Le DArruda s’est dit jeudi « excessivement préoccupé par le fait qu’on sent un relâchement avec le déconfinement ». Une inquiétude nourrie par la conviction ferme « qu’il y aura malheureusement une deuxième vague ».

Et pourtant, le même jour, il annonçait la fin du dévoilement quotidien du nombre de cas de COVID-19, d’hospitalisations et des décès… probablement l’élément de sensibilisation le plus efficace depuis le début de la pandémie pour convaincre la population de demeurer prudente.

Curieux timing… pour une curieuse décision qui ne tenait pas la route.

Le gouvernement a donc bien fait de reculer, comme ce gouvernement est d’ailleurs capable de le faire quand il réalise qu’il a erré. C’est tout en son honneur.

Déjà qu’ils semblent nombreux, au Québec, à croire que le virus est chose du passé, le dévoilement hebdomadaire aurait simplement renforcé cette fausse impression. Au pire moment.

PHOTO JACQUES BOISSINOT, LA PRESSE CANADIENNE

« Ce que le Dr Horacio Arruda et ses confrères ont sous-estimé, c’est le désir de la population de voir les chiffres au jour le jour », écrit notre éditorialiste.

Soyons honnêtes, la décision du directeur national de santé publique était appuyée par bien des experts, qui étaient d’accord avec le choix de diffuser les données tous les jeudis plutôt que tous les jours. Le microbiologiste Karl Weiss, par exemple. Le gériatre David Lussier. Même l’infectiologue Amir Khadir, qu’on ne peut soupçonner de complaisance envers le gouvernement.

En gros, ces scientifiques estiment que les chiffres collectés chaque jour à la mitaine sont trop parcellaires et sujets à caution pour éclairer la décision gouvernementale. Ils sont aussi trop petits pour que les variations journalières aient un quelconque sens.

Soit. Il faut donc oublier le grand complot de l’État qui a essayé de nous cacher des choses avant de faire volte-face sous la pression populaire !

Mais ce que le DArruda et ses confrères ont sous-estimé, c’est le désir de la population de voir les chiffres au jour le jour. C’est le besoin des Québécois d’avoir accès à la situation en temps presque réel, pour comprendre, pour se faire une tête, pour juger du travail des dirigeants.

Est-ce qu’il y a une grande explication scientifique derrière ce besoin ? Non. Mais ce besoin n’en est pas moins légitime.

Scientifiquement, c’était peut-être mieux de passer à des données hebdomadaires, plus fiables. Démocratiquement, toutefois, non, ce n’était pas la meilleure chose. Pédagogiquement non plus.

S’il y a une chose qu’on peut retenir des derniers mois, c’est que les Québécois peuvent comprendre jusqu’aux éléments les plus complexes si on prend le temps de bien leur expliquer.

Voyez leur discipline au début du confinement.

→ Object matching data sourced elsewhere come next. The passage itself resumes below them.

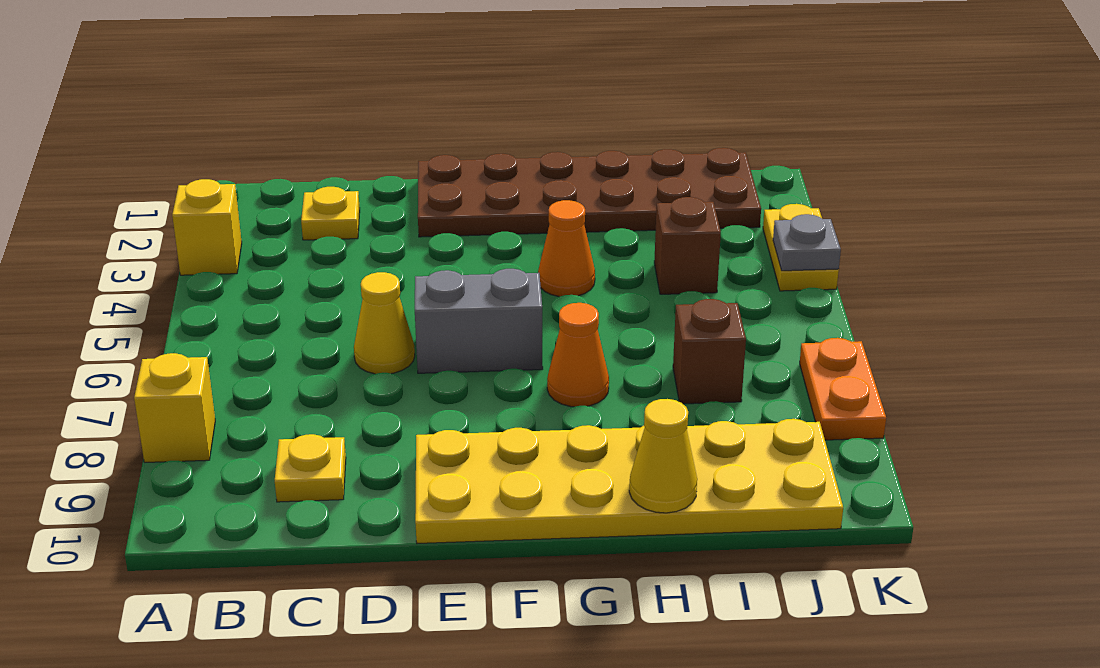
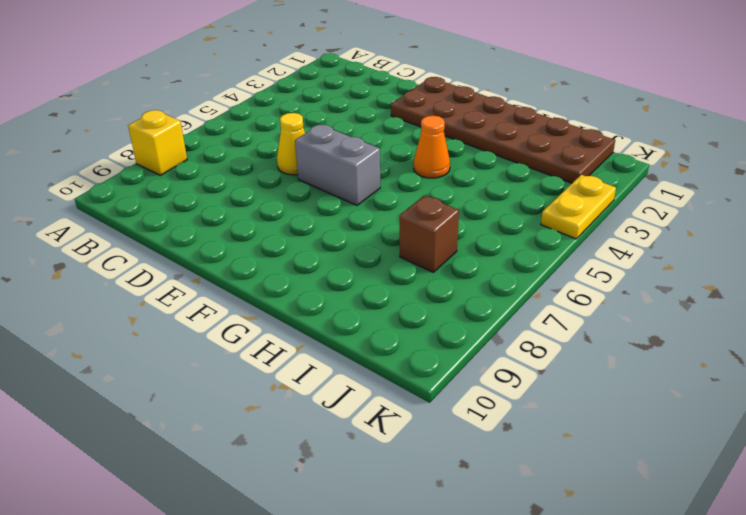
none -> yellow 1x1 brick [172,179,242,275]
none -> yellow 1x1 plate [301,187,360,240]
none -> yellow 1x1 plate [275,434,346,502]

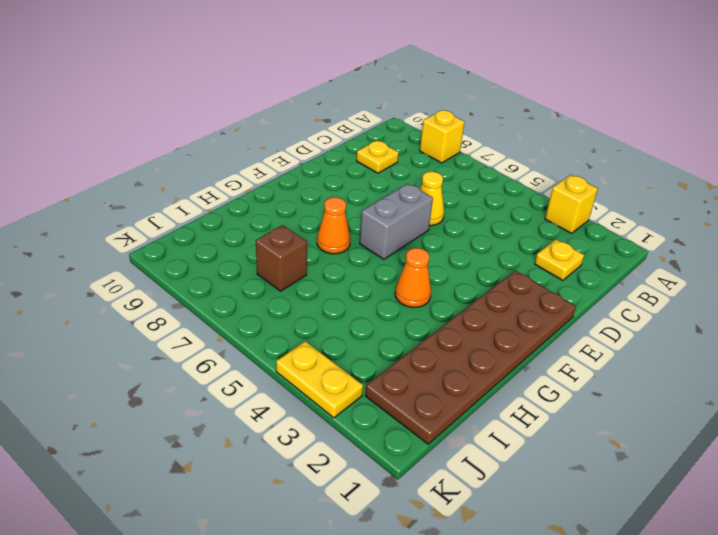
none -> yellow 2x6 plate [415,419,843,544]
none -> brown 1x1 brick [654,197,721,294]
none -> orange 1x2 plate [800,338,886,440]

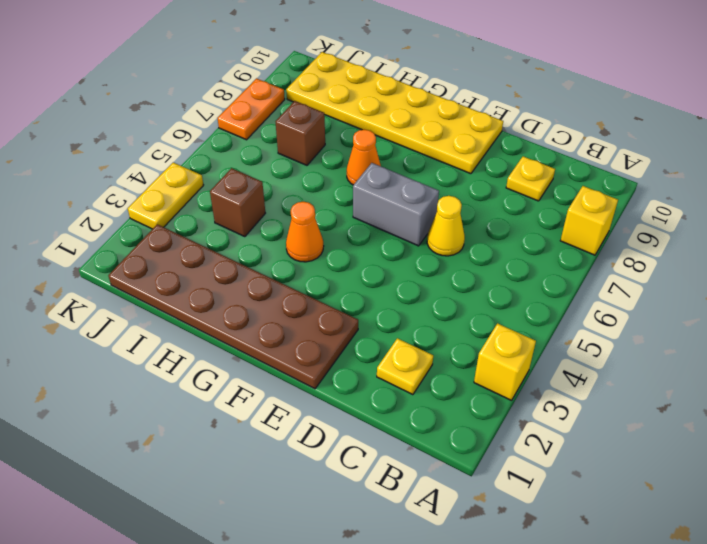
none -> yellow 1x1 cone [629,399,697,513]
none -> grey 1x1 plate [773,214,841,271]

Voyez leur confiance toujours aussi forte en ce gouvernement au moment du déconfinement… malgré un bilan assez catastrophique.

Donc pourquoi, soudainement, retenir les données, sous prétexte que la population ne les aurait pas comprises ? C’était à n’y rien comprendre.

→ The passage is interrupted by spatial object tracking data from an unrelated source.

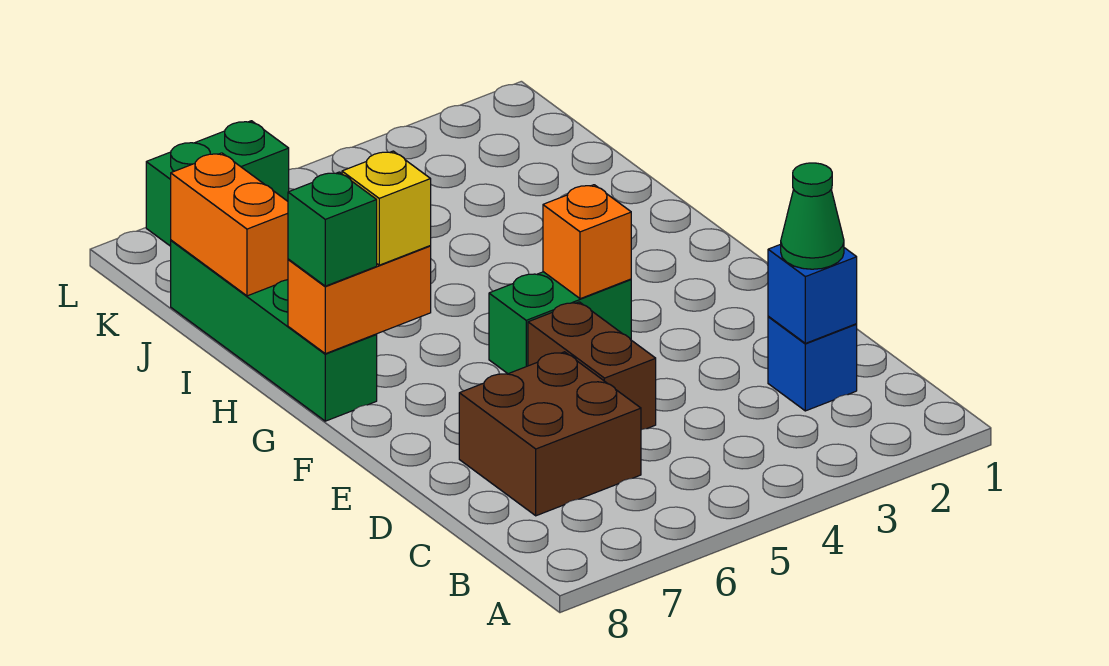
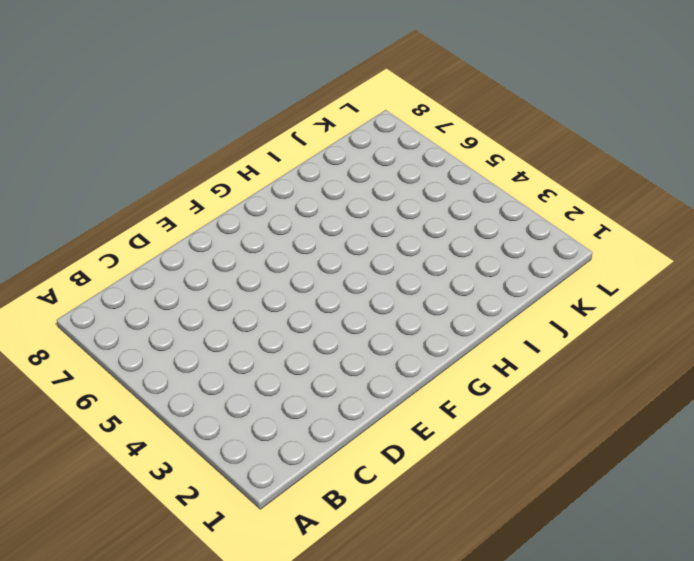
none -> blue 1x1 brick [768,317,857,411]
none -> brown 2x2 brick [459,352,641,516]
none -> brown 1x2 brick [528,302,656,430]

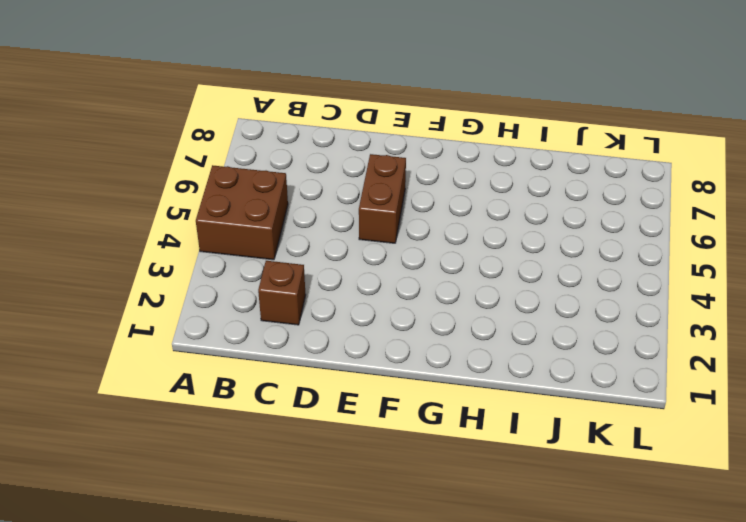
brown 2x2 brick [196,165,288,260] -> brown 2x2 brick moved to [459,352,641,516]
brown 1x1 brick [258,261,306,325] -> blue 1x1 brick [768,317,857,411]
brown 1x2 brick [359,154,406,243] -> brown 1x2 brick turned to [528,302,656,430]
none -> green 1x2 brick [489,272,631,374]
none -> green 1x4 brick [171,240,377,421]
none -> green 1x2 brick [146,121,289,246]

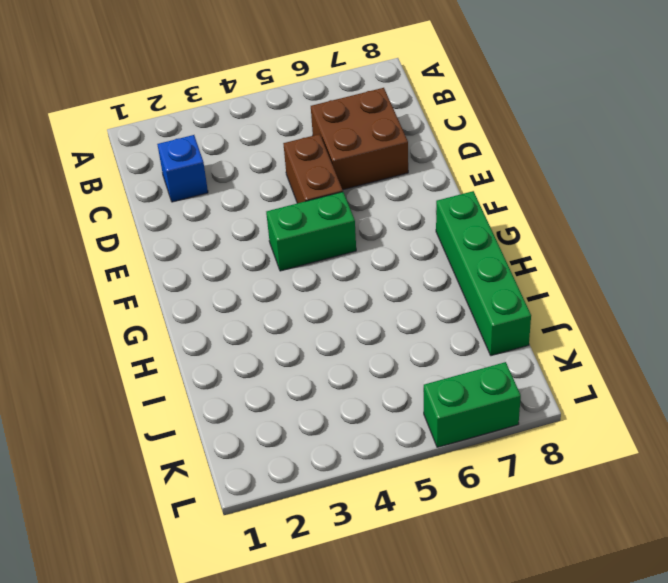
none -> blue 1x1 brick [768,244,857,343]
none -> orange 1x1 brick [543,185,631,299]
none -> orange 1x2 brick [288,246,431,354]

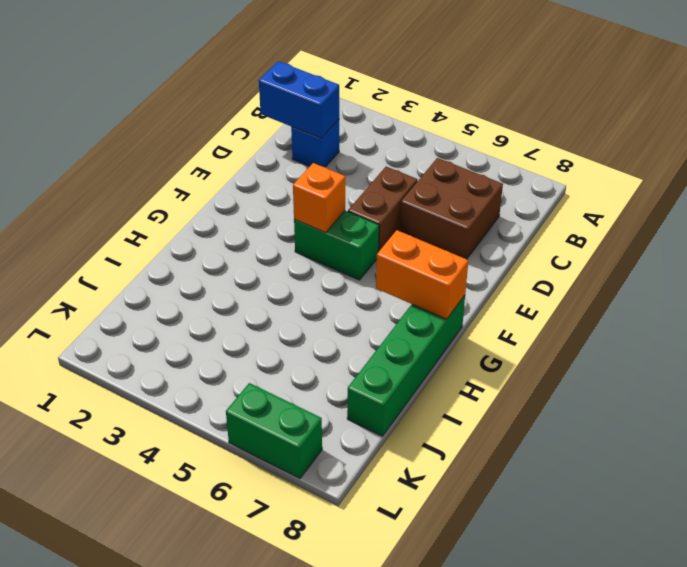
blue 1x2 brick [259,61,339,138] -> blue 1x1 brick [768,244,857,343]
none -> orange 1x2 brick [171,153,288,296]
none -> green 1x1 cone [781,163,844,269]
none -> yellow 1x1 brick [342,151,431,265]

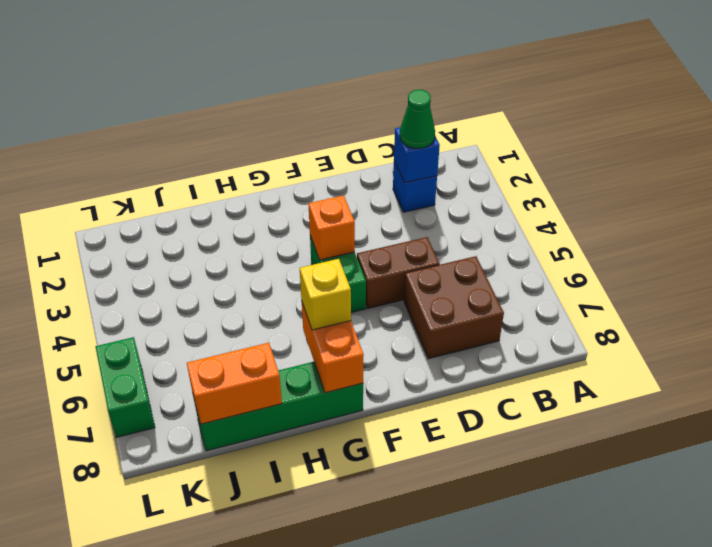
none -> green 1x1 brick [288,172,377,286]

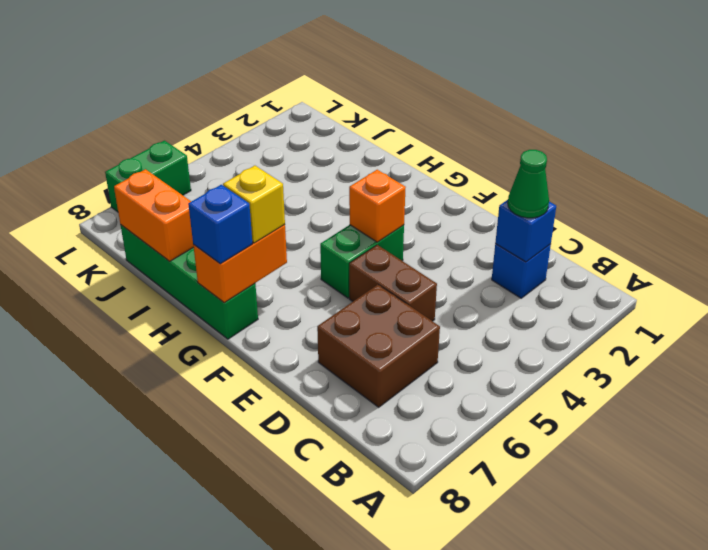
blue 1x1 brick [188,185,252,264] -> green 1x1 brick [288,172,377,286]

Une des raisons pour lesquelles François Legault a été – et est toujours – aussi populaire, c’est sa grande transparence tout au long de sa gestion de crise sanitaire. Il a été ouvert, honnête, transparent. Cette volte-face s’inscrit dans cette mouvance.

Il suffira, maintenant qu’on revient à la divulgation quotidienne, d’expliquer les limites scientifiques des données. Une tâche qui n’a rien d’insurmontable pour le DArruda, qui a su se faire pédagogue tout au long de la crise sanitaire ces derniers mois.

Québec choisit ainsi de faire confiance à la population, comme il l’a fait depuis le début de la crise.

Lorsque François Legault a justifié son projet de loi 61 ces dernières semaines, il a dit qu’on pouvait construire des maisons pour aînés en deux ans plutôt qu’en quatre, car « on n’est pas plus imbéciles » qu’ailleurs, au Québec. Eh bien, il en va de même pour la subtilité des données quotidiennes : le dévoilement quotidien doit se poursuivre, car là non plus, on n’est pas plus imbéciles qu’ailleurs.